◆ Work to complete: Determine how many lines of the entries include the word "thyroid", and report that number with no further text.

◆ Extracted data:
= Beginning of Section =
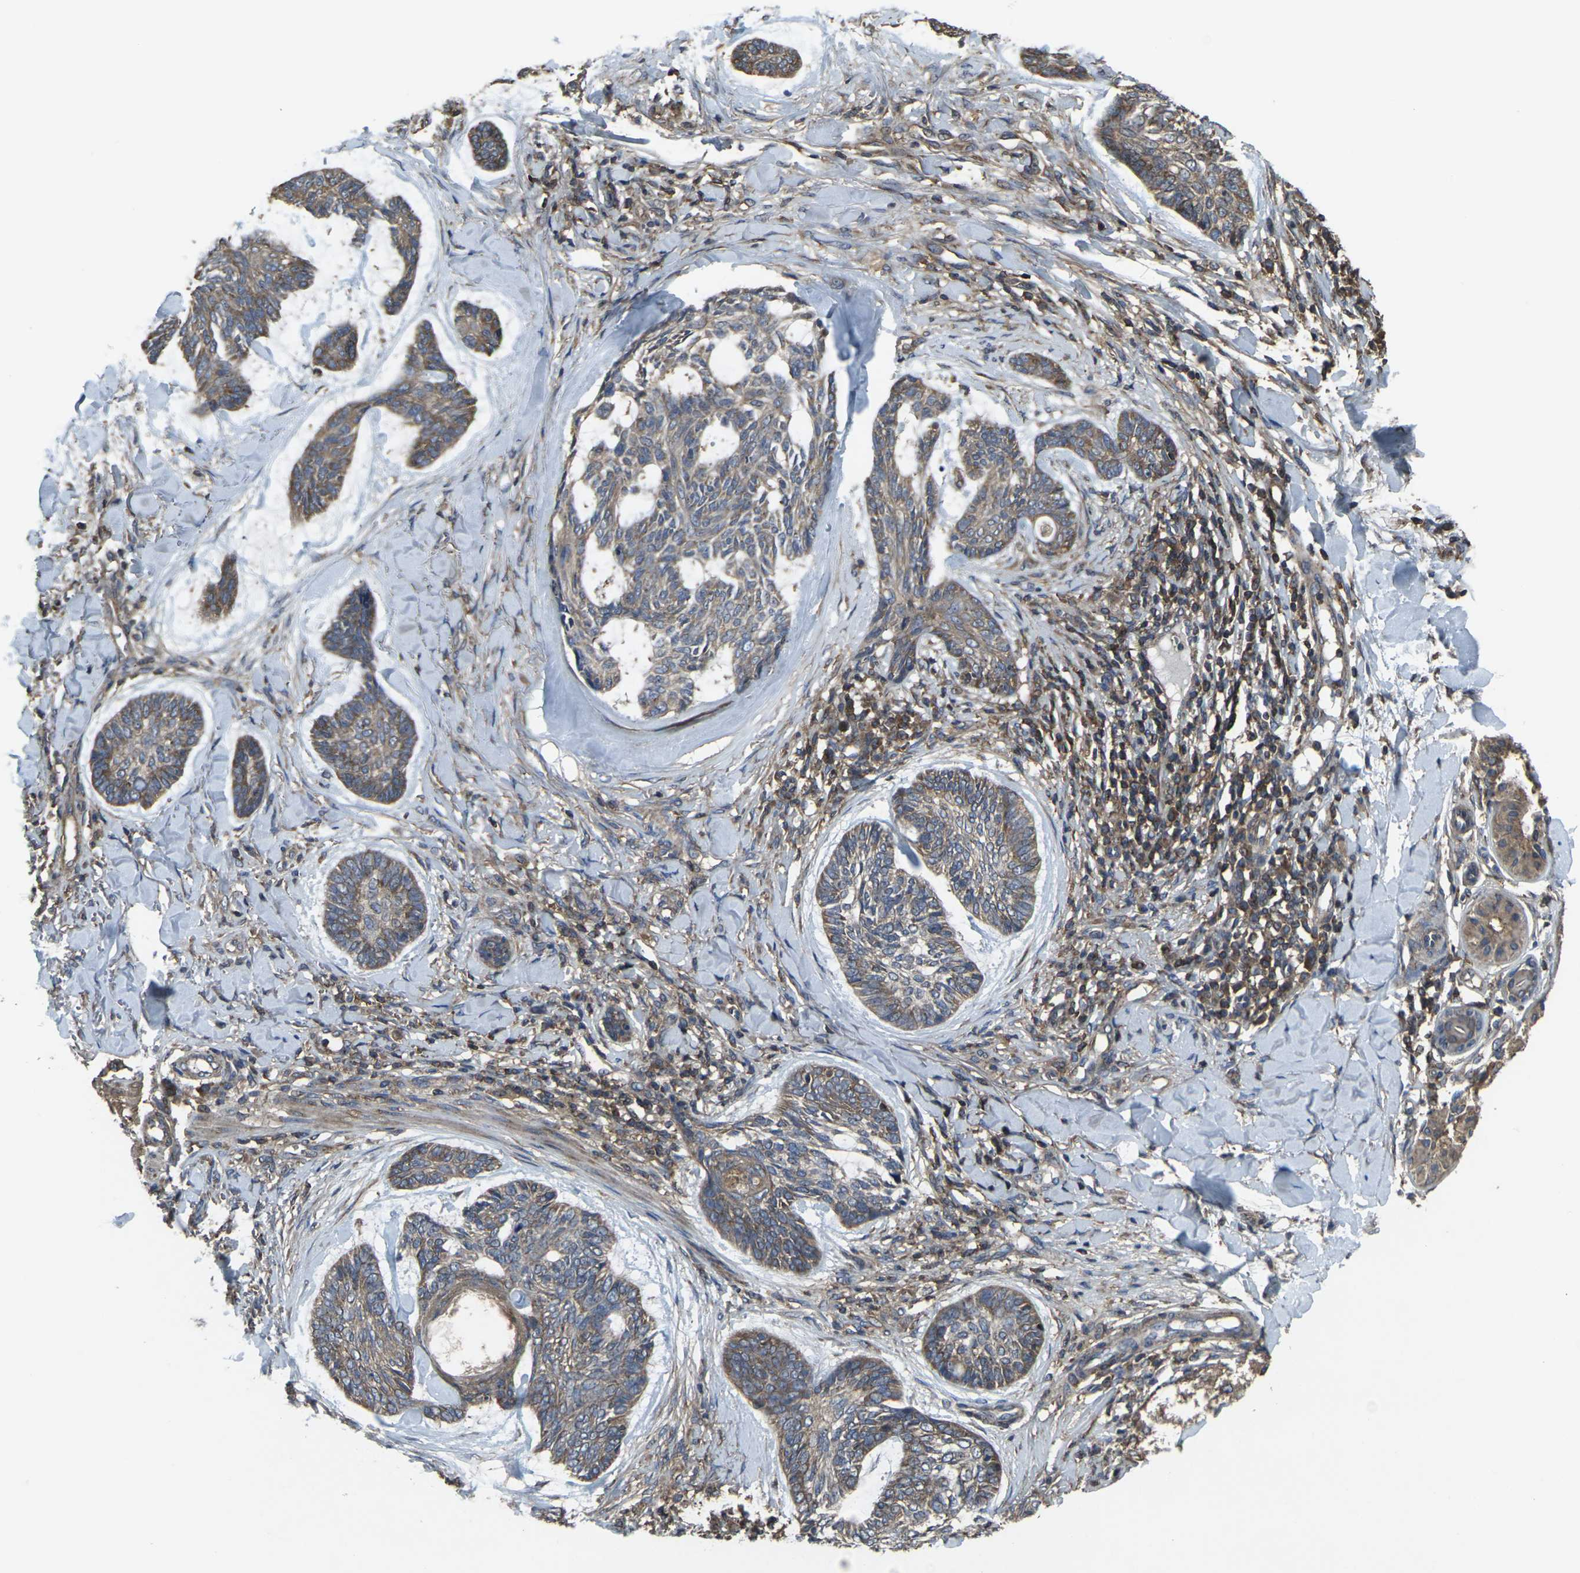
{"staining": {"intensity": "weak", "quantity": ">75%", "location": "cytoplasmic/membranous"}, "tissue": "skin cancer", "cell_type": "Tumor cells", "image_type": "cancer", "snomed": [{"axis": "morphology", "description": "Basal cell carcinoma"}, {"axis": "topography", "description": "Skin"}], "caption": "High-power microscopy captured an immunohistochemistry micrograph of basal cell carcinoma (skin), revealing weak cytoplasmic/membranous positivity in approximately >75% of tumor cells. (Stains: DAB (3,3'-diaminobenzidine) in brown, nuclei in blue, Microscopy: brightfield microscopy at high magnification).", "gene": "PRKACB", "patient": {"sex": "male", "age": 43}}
= End of Section =
= Beginning of Section =
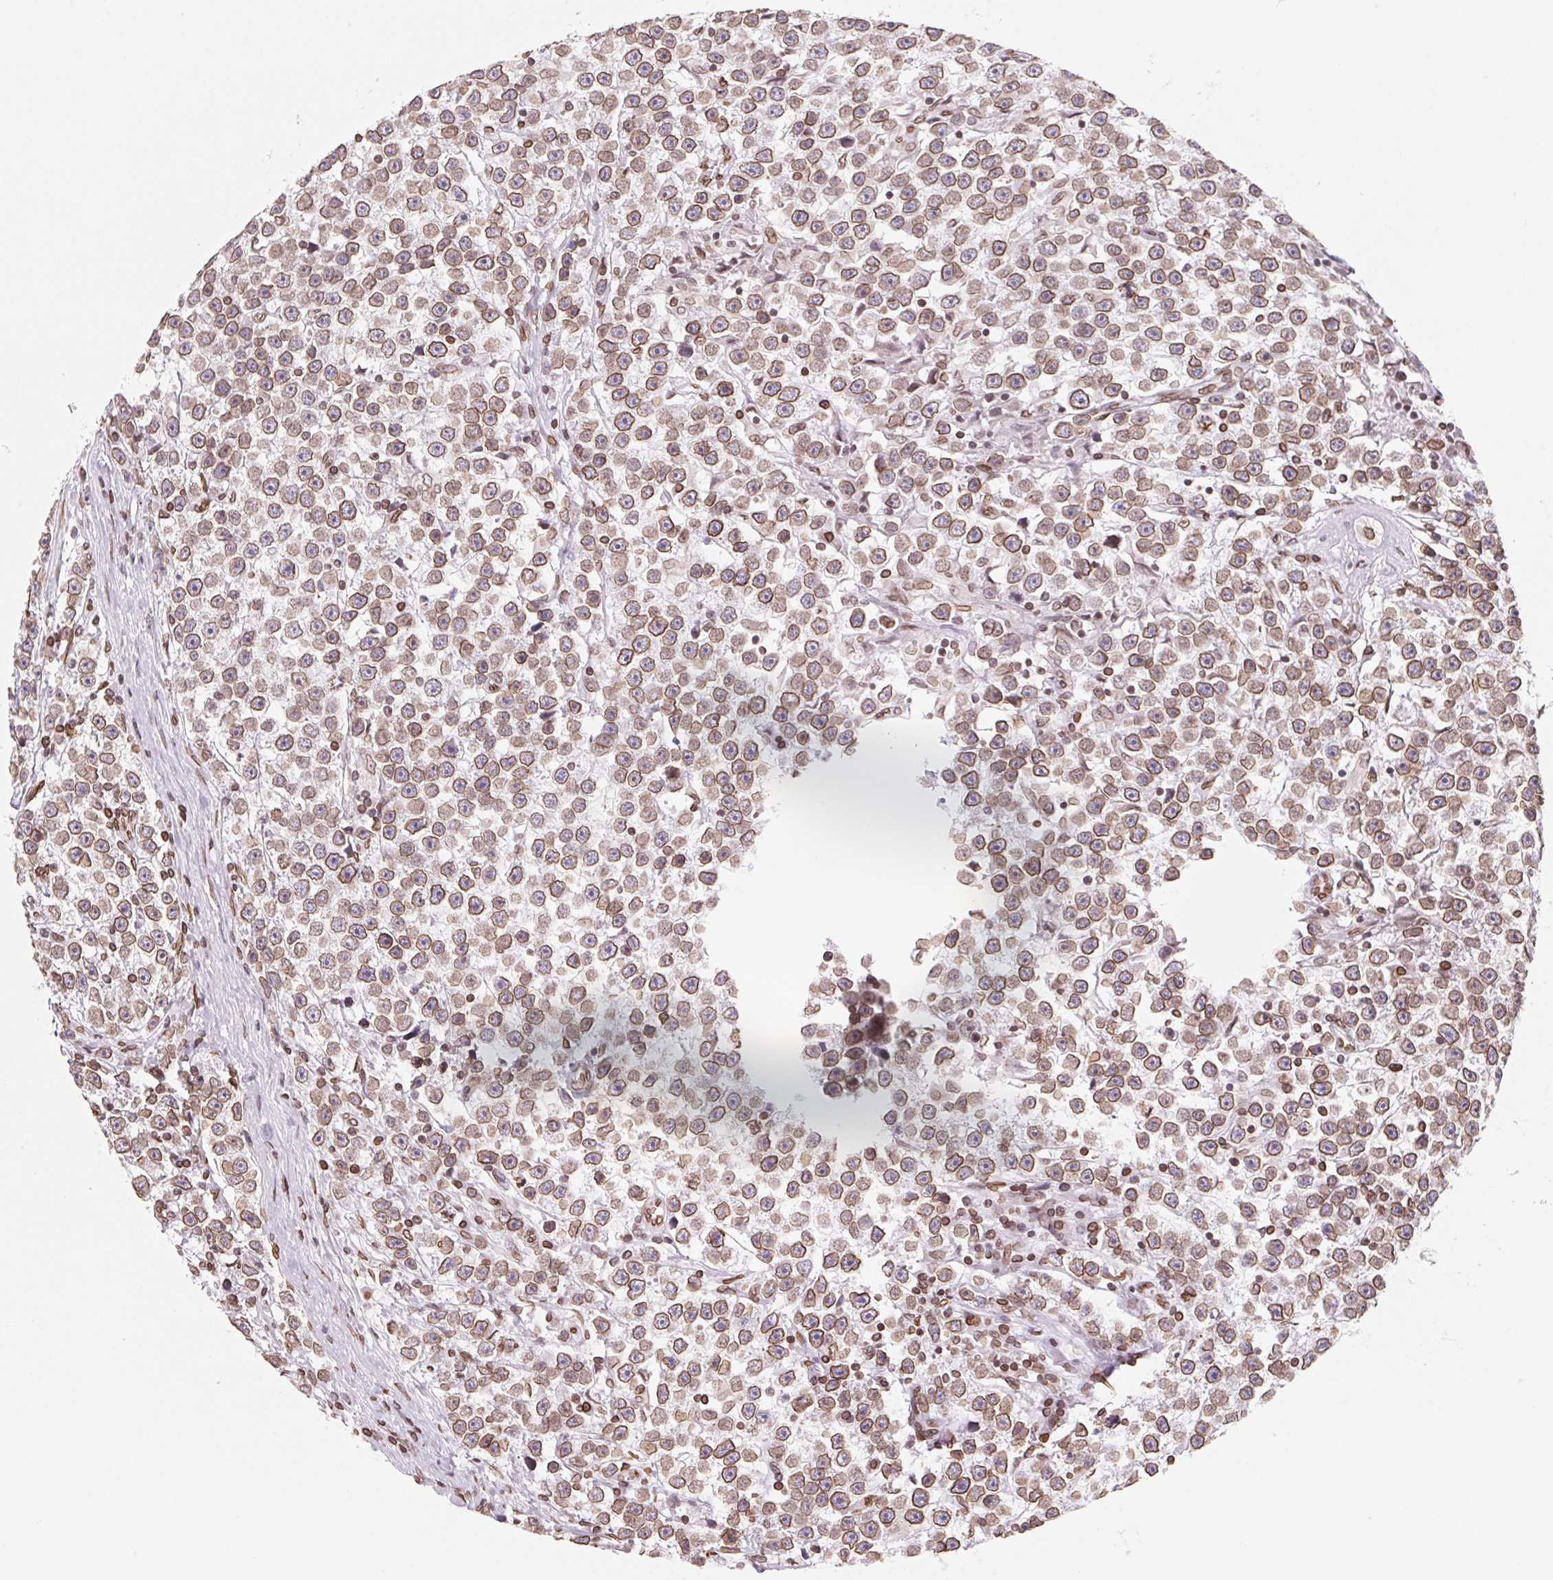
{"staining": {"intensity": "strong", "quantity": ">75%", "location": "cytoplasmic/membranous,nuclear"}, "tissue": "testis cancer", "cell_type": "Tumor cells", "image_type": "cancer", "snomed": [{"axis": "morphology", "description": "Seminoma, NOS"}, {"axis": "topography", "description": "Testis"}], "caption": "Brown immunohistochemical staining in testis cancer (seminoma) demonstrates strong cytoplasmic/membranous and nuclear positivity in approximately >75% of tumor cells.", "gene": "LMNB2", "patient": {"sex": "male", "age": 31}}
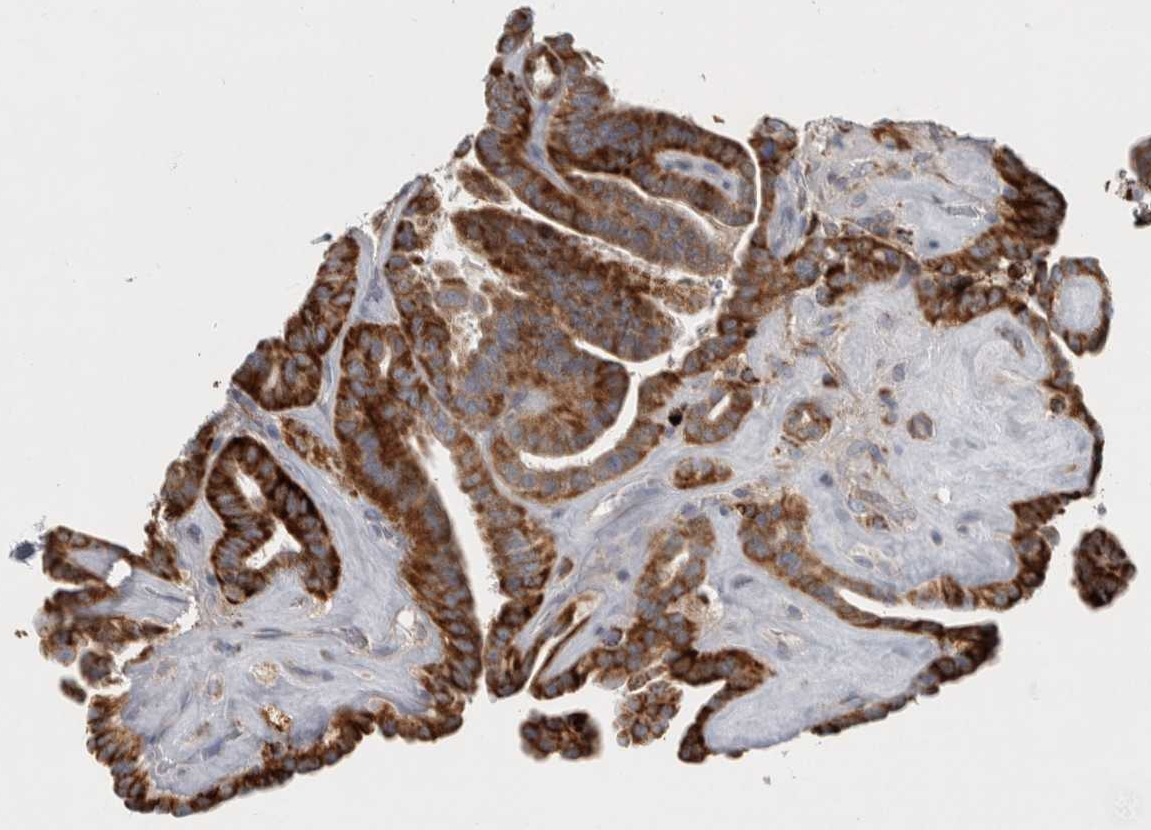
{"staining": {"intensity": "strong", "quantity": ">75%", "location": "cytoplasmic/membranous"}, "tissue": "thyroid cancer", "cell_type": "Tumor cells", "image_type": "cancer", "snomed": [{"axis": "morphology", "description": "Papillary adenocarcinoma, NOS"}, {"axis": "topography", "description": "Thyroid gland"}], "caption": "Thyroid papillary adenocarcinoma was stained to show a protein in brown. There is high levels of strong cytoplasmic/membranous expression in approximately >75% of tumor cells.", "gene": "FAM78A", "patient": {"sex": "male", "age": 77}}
= End of Section =
= Beginning of Section =
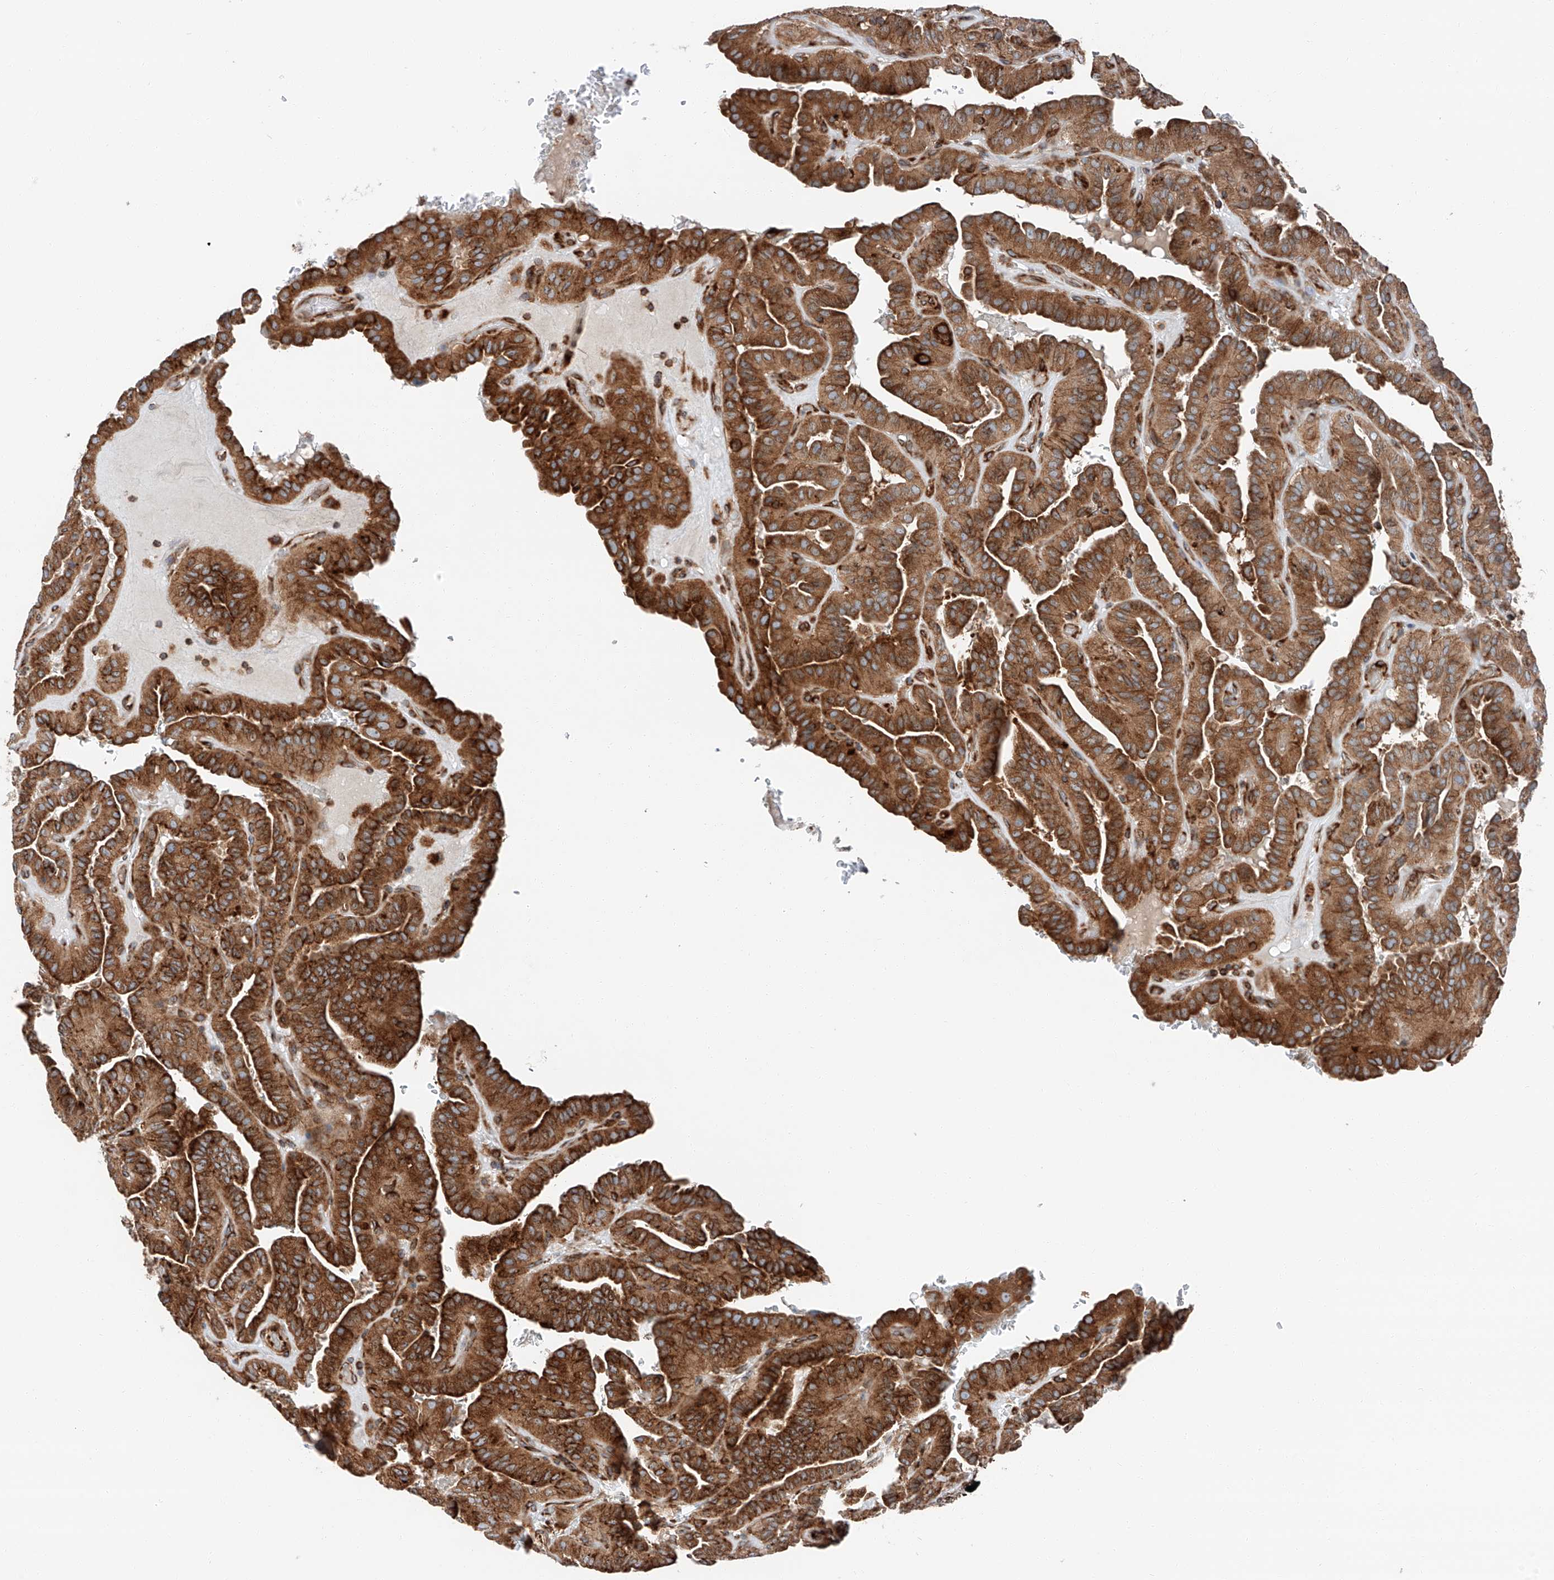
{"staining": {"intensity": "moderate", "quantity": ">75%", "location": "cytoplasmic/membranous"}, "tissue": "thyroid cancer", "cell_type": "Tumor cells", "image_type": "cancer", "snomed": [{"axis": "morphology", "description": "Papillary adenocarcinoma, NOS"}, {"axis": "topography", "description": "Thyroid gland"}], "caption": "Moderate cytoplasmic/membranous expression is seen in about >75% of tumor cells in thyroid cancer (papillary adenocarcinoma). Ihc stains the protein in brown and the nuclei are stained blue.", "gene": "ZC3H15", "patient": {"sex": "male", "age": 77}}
= End of Section =
◆ Task output: 2